Work instructions:
Copy out all of the lines below word for word, omitting the pictures.

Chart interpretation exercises
■ ■ ■

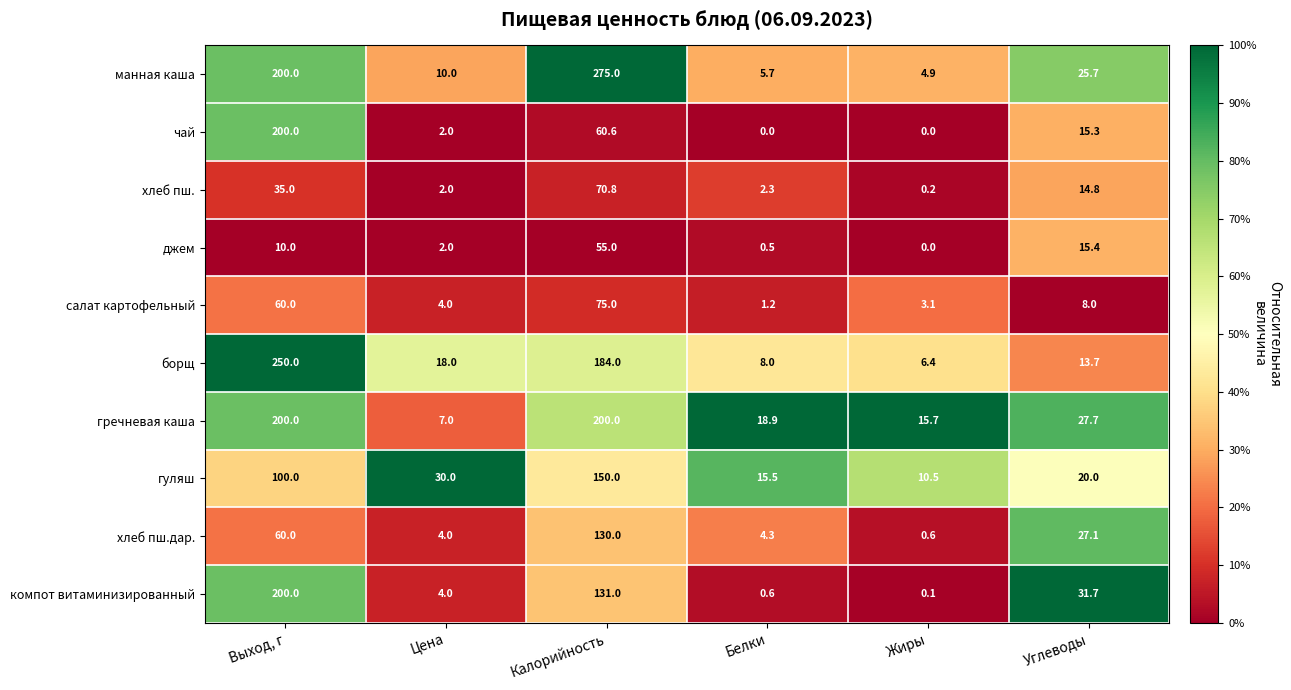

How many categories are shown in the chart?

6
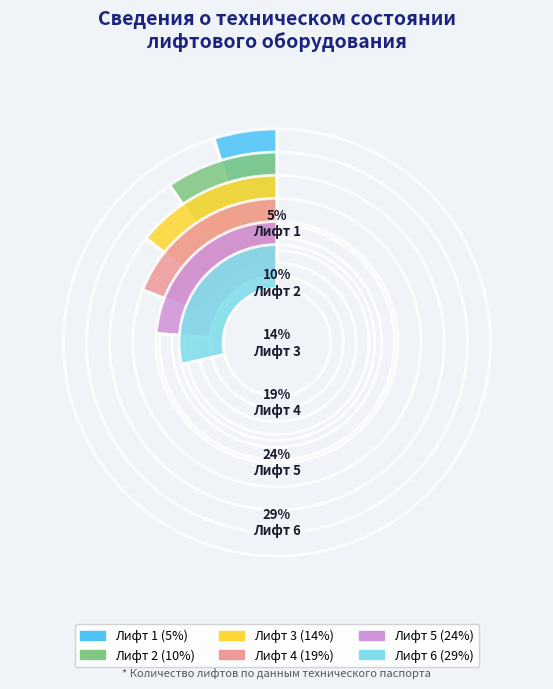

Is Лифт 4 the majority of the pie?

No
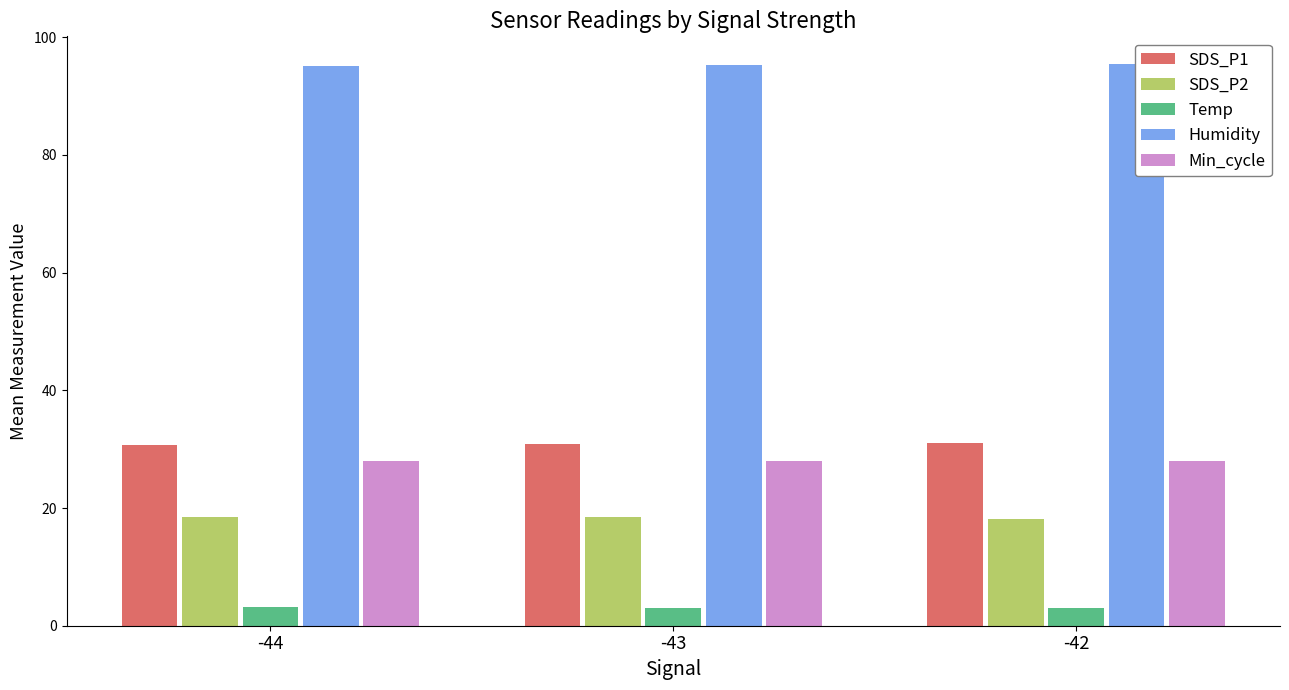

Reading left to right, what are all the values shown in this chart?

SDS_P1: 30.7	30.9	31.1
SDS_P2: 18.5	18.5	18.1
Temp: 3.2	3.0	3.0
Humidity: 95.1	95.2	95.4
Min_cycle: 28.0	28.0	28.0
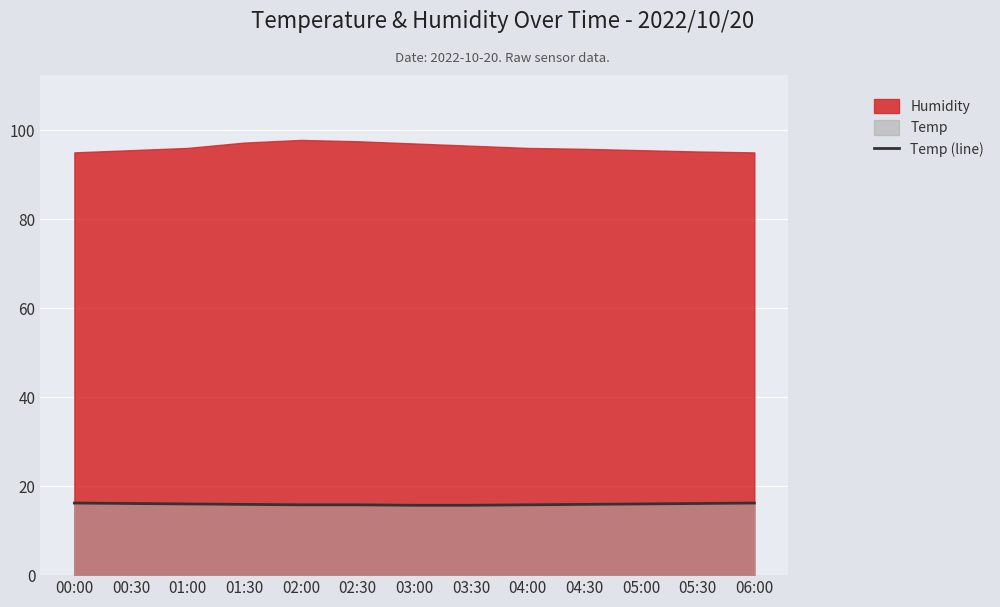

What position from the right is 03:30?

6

■ ■ ■

Written response:
How many categories are shown in the chart?

6

Is Лифт 4 the majority of the pie?

No

Reading left to right, what are all the values shown in this chart?

SDS_P1: 30.7	30.9	31.1
SDS_P2: 18.5	18.5	18.1
Temp: 3.2	3.0	3.0
Humidity: 95.1	95.2	95.4
Min_cycle: 28.0	28.0	28.0

What position from the right is 03:30?

6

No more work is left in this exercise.